Hanina teaches: reactions or responses of the medical patient (Paragraphs [0015] and [0064] discuss a video sequence is analyzed to determine a number of features that may be representative of images in a video sequence, such landmarks of the face, a current health or other state of the user, or other visual features and allow an in-depth analysis of facial features.).
Therefore, it would have been obvious to one of ordinary skill in the art to modify Rusak to include reactions or responses of the medical patient, as taught by Hanina, in order to balance the need to secure video data while allowing for analysis of the data to diagnose and monitor disease and symptoms of disease as related to particular disease states and patient populations. (Hanina Paragraphs [0007] and [0014]).
Regarding claim 5, Rusak discloses wherein the sensing the medical patient comprises:
sensing one or more of patient expression, patient posture or patient gestures of the medical patient during the conversation between the medical practitioner and the medical patient (Paragraphs [0017] and [0154] discuss the interaction journey is computed based on data from a camera capturing images of the healthcare provider treating the patient, a camera capturing images of healthcare provider actions when not directly treating the patient, a camera capturing images of healthcare provider washing hands, a camera capturing images of patient events including cough, seizure, sneeze, and/or fall.).
Rusak does not explicitly disclose:
reactions or responses of the medical patient.

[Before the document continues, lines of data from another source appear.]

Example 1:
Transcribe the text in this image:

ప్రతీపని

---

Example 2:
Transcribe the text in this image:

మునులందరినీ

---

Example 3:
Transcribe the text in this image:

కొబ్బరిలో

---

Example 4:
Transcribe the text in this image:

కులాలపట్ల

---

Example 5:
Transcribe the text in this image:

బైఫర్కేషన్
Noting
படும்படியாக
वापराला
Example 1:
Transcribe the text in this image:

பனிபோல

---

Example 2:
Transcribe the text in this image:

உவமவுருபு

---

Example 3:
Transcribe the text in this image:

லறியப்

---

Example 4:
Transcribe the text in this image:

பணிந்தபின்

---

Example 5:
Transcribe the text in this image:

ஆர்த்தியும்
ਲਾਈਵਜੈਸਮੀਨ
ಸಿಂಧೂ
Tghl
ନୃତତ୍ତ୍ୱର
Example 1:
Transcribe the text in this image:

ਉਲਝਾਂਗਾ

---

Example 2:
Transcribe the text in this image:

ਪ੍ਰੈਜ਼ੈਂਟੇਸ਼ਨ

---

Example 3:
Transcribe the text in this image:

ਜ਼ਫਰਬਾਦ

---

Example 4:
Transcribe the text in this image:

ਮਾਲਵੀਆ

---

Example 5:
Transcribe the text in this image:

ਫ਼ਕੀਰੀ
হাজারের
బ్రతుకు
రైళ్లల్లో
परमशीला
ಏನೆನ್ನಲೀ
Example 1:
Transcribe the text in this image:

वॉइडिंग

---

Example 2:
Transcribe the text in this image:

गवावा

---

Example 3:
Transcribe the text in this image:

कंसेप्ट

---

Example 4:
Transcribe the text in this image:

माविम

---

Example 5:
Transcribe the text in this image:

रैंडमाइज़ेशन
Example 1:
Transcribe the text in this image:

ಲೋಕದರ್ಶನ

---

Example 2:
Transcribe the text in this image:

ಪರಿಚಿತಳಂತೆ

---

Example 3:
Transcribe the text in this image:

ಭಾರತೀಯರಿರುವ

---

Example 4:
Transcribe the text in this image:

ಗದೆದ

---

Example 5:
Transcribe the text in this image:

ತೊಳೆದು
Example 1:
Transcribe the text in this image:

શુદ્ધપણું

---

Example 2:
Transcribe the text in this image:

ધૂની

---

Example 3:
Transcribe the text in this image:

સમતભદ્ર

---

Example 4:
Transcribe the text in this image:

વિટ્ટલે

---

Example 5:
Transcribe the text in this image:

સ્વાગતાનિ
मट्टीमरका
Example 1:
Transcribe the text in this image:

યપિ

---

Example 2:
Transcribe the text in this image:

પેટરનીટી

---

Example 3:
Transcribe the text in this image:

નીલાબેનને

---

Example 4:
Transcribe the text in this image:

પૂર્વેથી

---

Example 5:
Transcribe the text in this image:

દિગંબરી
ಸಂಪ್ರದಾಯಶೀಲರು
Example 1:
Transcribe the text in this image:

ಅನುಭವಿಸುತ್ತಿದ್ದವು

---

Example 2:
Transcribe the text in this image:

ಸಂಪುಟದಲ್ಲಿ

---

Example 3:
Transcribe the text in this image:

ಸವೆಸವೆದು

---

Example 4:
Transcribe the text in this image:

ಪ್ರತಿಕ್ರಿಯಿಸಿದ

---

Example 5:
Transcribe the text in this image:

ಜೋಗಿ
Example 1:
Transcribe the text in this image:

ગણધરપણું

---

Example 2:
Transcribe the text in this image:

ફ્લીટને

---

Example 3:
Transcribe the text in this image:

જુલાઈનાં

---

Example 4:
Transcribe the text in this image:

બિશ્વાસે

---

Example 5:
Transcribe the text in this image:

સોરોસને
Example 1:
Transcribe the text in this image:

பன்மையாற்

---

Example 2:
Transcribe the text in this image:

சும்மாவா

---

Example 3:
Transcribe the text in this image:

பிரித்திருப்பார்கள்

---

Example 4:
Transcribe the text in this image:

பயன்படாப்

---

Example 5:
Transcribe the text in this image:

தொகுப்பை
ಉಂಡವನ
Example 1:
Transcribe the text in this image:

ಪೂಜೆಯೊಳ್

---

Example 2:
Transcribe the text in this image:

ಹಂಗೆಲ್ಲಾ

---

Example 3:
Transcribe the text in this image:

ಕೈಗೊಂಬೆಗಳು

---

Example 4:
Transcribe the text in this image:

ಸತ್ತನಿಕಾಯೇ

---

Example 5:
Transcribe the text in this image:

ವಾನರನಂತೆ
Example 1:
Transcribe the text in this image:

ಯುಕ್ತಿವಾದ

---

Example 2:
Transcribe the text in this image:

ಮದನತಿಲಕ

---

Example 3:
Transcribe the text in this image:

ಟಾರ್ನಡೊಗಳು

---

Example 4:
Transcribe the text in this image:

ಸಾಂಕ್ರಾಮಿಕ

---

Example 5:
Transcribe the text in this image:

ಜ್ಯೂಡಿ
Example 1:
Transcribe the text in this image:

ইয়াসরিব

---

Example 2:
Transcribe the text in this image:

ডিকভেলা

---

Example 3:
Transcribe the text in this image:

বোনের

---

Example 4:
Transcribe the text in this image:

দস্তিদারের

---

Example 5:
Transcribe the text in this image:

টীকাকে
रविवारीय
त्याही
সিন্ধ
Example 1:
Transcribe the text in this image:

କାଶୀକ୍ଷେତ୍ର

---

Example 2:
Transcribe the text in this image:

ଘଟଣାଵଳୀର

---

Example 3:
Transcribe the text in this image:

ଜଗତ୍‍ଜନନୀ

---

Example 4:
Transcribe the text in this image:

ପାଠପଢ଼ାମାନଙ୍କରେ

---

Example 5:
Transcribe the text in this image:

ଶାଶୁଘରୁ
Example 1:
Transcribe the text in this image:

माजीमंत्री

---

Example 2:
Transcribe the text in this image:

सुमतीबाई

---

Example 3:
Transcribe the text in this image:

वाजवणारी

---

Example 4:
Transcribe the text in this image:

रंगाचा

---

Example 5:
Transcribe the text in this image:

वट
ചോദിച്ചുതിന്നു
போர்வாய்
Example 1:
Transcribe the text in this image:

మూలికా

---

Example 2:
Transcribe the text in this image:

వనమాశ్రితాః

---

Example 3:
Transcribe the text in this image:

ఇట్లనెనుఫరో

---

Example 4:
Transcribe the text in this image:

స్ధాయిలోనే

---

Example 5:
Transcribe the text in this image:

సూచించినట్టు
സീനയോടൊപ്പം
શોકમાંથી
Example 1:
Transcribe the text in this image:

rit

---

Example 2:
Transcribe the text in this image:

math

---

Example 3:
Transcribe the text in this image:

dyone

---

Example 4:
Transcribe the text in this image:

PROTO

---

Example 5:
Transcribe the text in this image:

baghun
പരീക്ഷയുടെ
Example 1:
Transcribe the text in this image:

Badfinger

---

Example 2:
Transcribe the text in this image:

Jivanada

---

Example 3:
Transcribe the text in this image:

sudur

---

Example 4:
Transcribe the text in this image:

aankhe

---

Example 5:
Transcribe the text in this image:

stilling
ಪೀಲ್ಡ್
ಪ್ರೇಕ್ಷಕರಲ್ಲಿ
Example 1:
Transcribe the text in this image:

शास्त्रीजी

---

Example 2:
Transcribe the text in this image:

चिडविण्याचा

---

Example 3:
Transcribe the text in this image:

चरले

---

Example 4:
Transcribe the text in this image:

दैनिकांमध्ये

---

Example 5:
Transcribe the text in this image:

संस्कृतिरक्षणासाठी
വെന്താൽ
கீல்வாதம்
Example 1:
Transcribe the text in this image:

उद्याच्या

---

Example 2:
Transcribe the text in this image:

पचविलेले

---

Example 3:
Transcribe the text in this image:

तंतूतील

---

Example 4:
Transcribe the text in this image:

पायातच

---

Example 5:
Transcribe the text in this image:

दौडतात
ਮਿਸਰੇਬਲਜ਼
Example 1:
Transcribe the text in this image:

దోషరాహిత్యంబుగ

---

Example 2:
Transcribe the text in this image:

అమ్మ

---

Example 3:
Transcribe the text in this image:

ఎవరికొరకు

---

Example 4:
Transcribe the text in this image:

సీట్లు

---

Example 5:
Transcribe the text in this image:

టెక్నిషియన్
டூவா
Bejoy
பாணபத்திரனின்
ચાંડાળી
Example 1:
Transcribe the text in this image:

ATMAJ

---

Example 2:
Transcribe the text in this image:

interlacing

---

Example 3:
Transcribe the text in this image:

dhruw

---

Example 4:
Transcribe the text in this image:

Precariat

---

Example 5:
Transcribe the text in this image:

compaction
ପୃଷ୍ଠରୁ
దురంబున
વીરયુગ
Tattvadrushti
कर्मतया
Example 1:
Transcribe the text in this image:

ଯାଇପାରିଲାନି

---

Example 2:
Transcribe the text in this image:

Hanina teaches: reactions or responses of the medical patient (Paragraphs [0015] and [0064] discuss a video sequence is analyzed to determine a number of features that may be representative of images in a video sequence, such landmarks of the face, a current health or other state of the user, or other visual features and allow an in-depth analysis of facial features.).
Therefore, it would have been obvious to one of ordinary skill in the art to modify Rusak to include reactions or responses of the medical patient, as taught by Hanina, in order to balance the need to secure video data while allowing for analysis of the data to diagnose and monitor disease and symptoms of disease as related to particular disease states and patient populations. (Hanina Paragraphs [0007] and [0014]).
Regarding claim 11, Rusak discloses wherein the obtaining of the baseline data describing the medical patient comprises obtaining information representative of patient data (Paragraphs [0026], [0085], [0110], [02210] , and FIG. 2 discuss patient parameter outputted from a plurality of physiological sensors including, medical images, blood pressure, arterial lines, respiration, body temperature, intracranial pressure, cerebral perfusion, non-physiological data such as patient identify, demographic and provide an insight, overall scope, from clinical and/or biomedical data and/or information collected for a specific patient and provide personalized medicine and/or healthcare specified to the benefit of each patient and the UI is dynamically updated with a personalized treatment plan for the patient, real time information based on the analyzed data and real time decision analysis.).
Rusak does not explicitly disclose:
information representative of at least one of medical patient skin color level data, medical patient body posture, medical patient gait, medical patient facial expression, medical patient perspiration level, or medical patient eye gaze data.